July 25 (UPI) — Scientists have determined how drugs can repair damaged brain cells that cause disability in people with multiple sclerosis, and possibly other degenerative neurological diseases.
In separate labs at Case Western Reserve University School of Medicine, the researchers gained new insights into how the body makes myelin, which is a fatty substance serving as a protective sheath that surrounds nerve cells and helps transmit electrical impulses in the brain and spinal cord.
The researchers confirmed their findings, which were published separately Wednesday, in mouse stem cells, mouse brain cells, patient-derived stem cells and in a new 3D cell culture model.
In one study, published in the journal Nature Methods, they demonstrated how to grow brain organoids in laboratory dishes, which are self-organizing mini-spheres that contain all the major cell types found in the human cerebral cortex.
The other study, published in the journal Nature, identified more than 20 new drugs that enhance myelin formation by inhibiting closely related cholesterol-producing enzymes. They found these drugs, which were previously identified by labs across the world as enhancing new myelin, also reflected these same enzymes.
“These two studies emerged from a unique marriage of stem cell biology and chemical biology in our adjacent labs, with the overarching goal of identifying regenerative therapeutics for patients with multiple sclerosis,” Dr. Drew Adams, a professor of novel therapeutics and assistant professor of genetics and genome science at Case Western, told UPI.
Adams studied how drugs work to replenish myelin that was destroyed by multiple sclerosis. A repair process is overwhelmed as the disease progresses — though it has some ability to regenerate new myelin during the early stages.
“Nearly all early-stage drug candidates aimed at regenerating myelin surprisingly function by altering how brain stem cells make cholesterol, both in mice and in the human brain organoids,” he said.
In the lab, scientists studied how growing organoids could assist in studying myelin.

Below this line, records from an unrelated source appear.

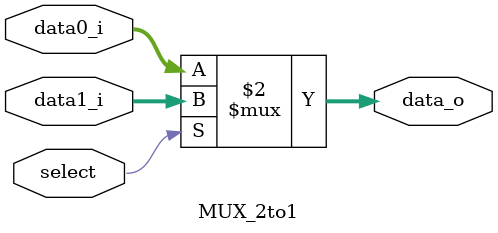
<source format=v>
     
module MUX_2to1(
               data0_i,
               data1_i,
               select,
               data_o
               );

parameter size = 0;			   
			
//I/O ports               
input   [size-1:0] data0_i;          
input   [size-1:0] data1_i;
input              select;
output  [size-1:0] data_o; 

//Internal Signals
reg     [size-1:0] data_o;

//Main function
always @(*)begin
    data_o = select ? data1_i : data0_i;
end

endmodule      
          
          
</source>
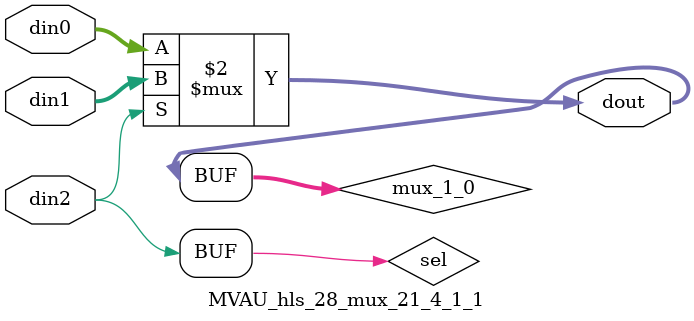
<source format=v>

`timescale 1ns/1ps

module MVAU_hls_28_mux_21_4_1_1 #(
parameter
    ID                = 0,
    NUM_STAGE         = 1,
    din0_WIDTH       = 32,
    din1_WIDTH       = 32,
    din2_WIDTH         = 32,
    dout_WIDTH            = 32
)(
    input  [3 : 0]     din0,
    input  [3 : 0]     din1,
    input  [0 : 0]    din2,
    output [3 : 0]   dout);

// puts internal signals
wire [0 : 0]     sel;
// level 1 signals
wire [3 : 0]         mux_1_0;

assign sel = din2;

// Generate level 1 logic
assign mux_1_0 = (sel[0] == 0)? din0 : din1;

// output logic
assign dout = mux_1_0;

endmodule

</source>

“Previous work from my lab identified therapeutics that could regenerate myelin and reverse paralysis in mouse models of multiple sclerosis,” Dr. Paul Tesar, a professor of innovative therapeutics as well as genetics and genome science, told UPI. “What we lacked was understanding of how these potential medicines worked in mice and whether they would have similar benefit in human brain tissue.”
Organoids, which mimic an organ, are becoming a way for researchers to study development of healthy organs as well as study disease.
“Since the human brain is typically inaccessible, organoid technology enables us to generate human brain-like tissue in the laboratory,” Tesar said. “Our study in Nature Methods demonstrates a new human brain organoid platform that may help predict the safety and efficacy of new myelin therapeutics in the laboratory prior to clinical testing in patients.
They identified a family of three enzymes that triggers a chemical cascade resulting in the production of additional myelin when blocked.
Using high-level screening technology, they isolated a new mechanism found in drug compounds known to remyelinate nerve cells.
“We have taken the organoid system and added the third major cell type in the central nervous system — oligodendrocytes — and now have a more accurate representation of cellular interactions that occur during human brain development,” Tesar said in a press release.
Oligodendrocytes make myelin. Without it, nerve cells deteriorate because they can’t communicate effectively. Because of these defects, many neurological diseases, including MS and rare pediatrictric disorders, can emerge.
“This is a powerful platform to understand human development and neurological disease,” Tesar said. “Using stem cell technology we can generate nearly unlimited quantities of human brain-like tissue in the lab. Our method creates a ‘mini-cortex’ containing neurons, astrocytes and now oligodendrocytes producing myelin. This is a major step toward unlocking stages of human brain development that previously were inaccessible.”
Also, organoids were generated from patients with Pelizaeus-Merzbacher disease, which is a rare and fatal genetic myelin disorder.
In the other study, researchers found several drugs accelerated myelin repair in mice with a version of MS. In subsequent experiments, more than 20 drugs enhanced the formation by inhibiting the cholesterol-producing enzymes.
“We were shocked to find that almost all of these previously identified molecules share the ability to inhibit specific enzymes that help to make cholesterol,” Adams said in a press release. “This insight reorients drug discovery efforts onto these novel druggable targets.”
In 2015 research by Tesar, he identified a drug that treats athlete’s foot, called miconazole, was a potential enhancer of new myelin.
Clinical trials are expected sometime in 2019, the authors said.
“While the path to patients is never certain, we are working diligently with our academic and commercial partners to develop safe and effective medicines for remyelination in the near term,” Tesar said.